Yes, in buildings with lots of pricey amenities, you might be able to craft lower dues for BMR units and not charge them of (or give them access to) certain amenities, like a swimming pool, and perhaps some would be okay with that… but to me, that creates an awkward division between residents, much like the “poor door” system they use in NYC. Of course, residents often know which units are the BMR units so I suppose a bit of stigmatizing may already occur in some properties. But most SF buildings don’t have easily-excludable amenities and so most of the time, the dues really can’t be any different for BMR and market rate units.
In other words, what the market costs are for those services? (insurance, maintenance and upkeep, replacement reserves, etc.)
Some data context would be helpful regarding the typical time needed to sell a Below-Market-Rate home.
My own clicking-around experience suggests that the very thin buyer pool makes a sale process that is usually 2x to 3x longer than a typical market transaction.
This seems like a normal outcome, especially in the face of much higher interest rates.
Yes, if a potential buyer requires a quick resale once they decide to re-sell the property, then the BMR program isn’t for them. This program should be to help people who want to live in S.F. to acquire housing they can afford, not for fleeting cosmopolitan globalists who want to trade properties like Magic: The Gathering cards.
Right on the Mayor’s Office of Housing and Community Development’s website, on the page entitled https://www.sf.gov/resell-your-below-market-rate-bmr-home (where it also says explicitly that MOHCD determines pricing for BMR resales), the third bullet point at the top of the page says: Selling your home will take about 4 and 6 months..
There are “regular” condos at that same price-point, $499,000 available in that same complex and there was also a recent sale of a 1bed/1bath 744 SqFT patio unit in Diamond Heights Village. Why anyone would go the BMR route seems counter-intuitive in this market. This happened in 2008-2010 when condo prices also tanked. With half of all office space currently vacant, condo prices will remain well off their 2015 highs.
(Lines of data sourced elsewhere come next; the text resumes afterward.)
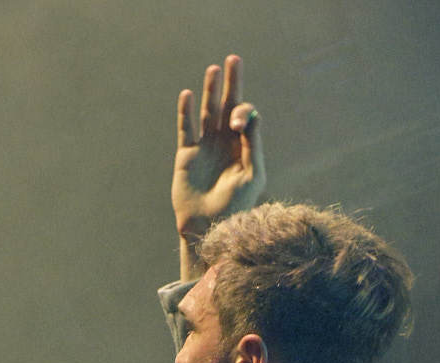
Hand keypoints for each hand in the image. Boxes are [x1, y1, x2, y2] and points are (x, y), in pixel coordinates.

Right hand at [172, 55, 265, 242]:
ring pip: (207, 111)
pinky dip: (185, 112)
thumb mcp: (252, 175)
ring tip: (213, 69)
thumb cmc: (237, 205)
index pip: (245, 116)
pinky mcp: (186, 155)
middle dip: (232, 83)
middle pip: (228, 105)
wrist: (210, 226)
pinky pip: (185, 128)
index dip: (242, 112)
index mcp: (244, 145)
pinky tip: (187, 94)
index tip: (237, 123)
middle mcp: (225, 141)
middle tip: (234, 59)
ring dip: (210, 91)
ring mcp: (205, 146)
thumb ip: (253, 145)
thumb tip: (252, 116)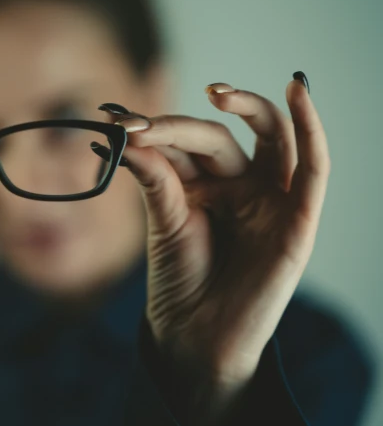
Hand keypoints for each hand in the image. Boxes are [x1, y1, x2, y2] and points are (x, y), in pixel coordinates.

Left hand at [103, 73, 328, 425]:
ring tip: (219, 94)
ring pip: (270, 136)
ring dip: (250, 107)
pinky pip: (313, 167)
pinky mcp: (298, 219)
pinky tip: (298, 90)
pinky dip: (311, 127)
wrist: (194, 335)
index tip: (112, 121)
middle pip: (217, 137)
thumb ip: (155, 176)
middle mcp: (239, 184)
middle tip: (140, 126)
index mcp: (204, 184)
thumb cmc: (179, 280)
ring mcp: (270, 199)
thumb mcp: (163, 220)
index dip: (152, 129)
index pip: (183, 143)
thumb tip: (130, 133)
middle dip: (179, 126)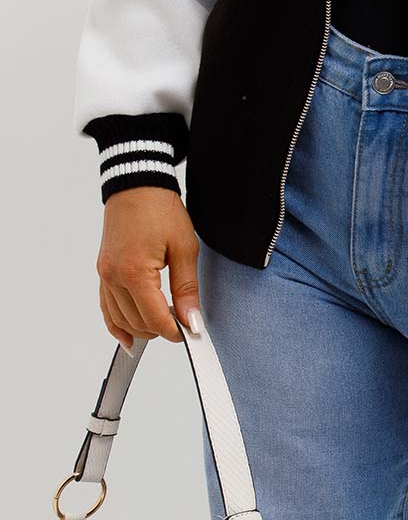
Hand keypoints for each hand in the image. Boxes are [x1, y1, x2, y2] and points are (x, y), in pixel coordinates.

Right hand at [95, 187, 202, 351]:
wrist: (137, 184)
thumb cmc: (160, 209)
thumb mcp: (184, 247)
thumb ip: (187, 288)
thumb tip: (192, 319)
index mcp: (135, 272)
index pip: (155, 319)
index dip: (174, 331)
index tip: (190, 333)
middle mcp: (114, 277)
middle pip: (137, 322)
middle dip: (160, 329)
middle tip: (183, 324)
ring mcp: (105, 275)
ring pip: (120, 319)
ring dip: (141, 329)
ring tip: (164, 326)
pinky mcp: (103, 271)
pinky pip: (107, 307)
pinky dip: (118, 324)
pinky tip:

The other main problem with the BMR program is that the Trump tax plan, which doubled the standard deduction, has made BMRs less attractive from a tax position. That the City gets to decide where a BMR seller can set their price point is another. And yes HOA fees have gone through the roof, especially in older buildings with deferred maintenance where the residents chose personal greed over funding their HOA.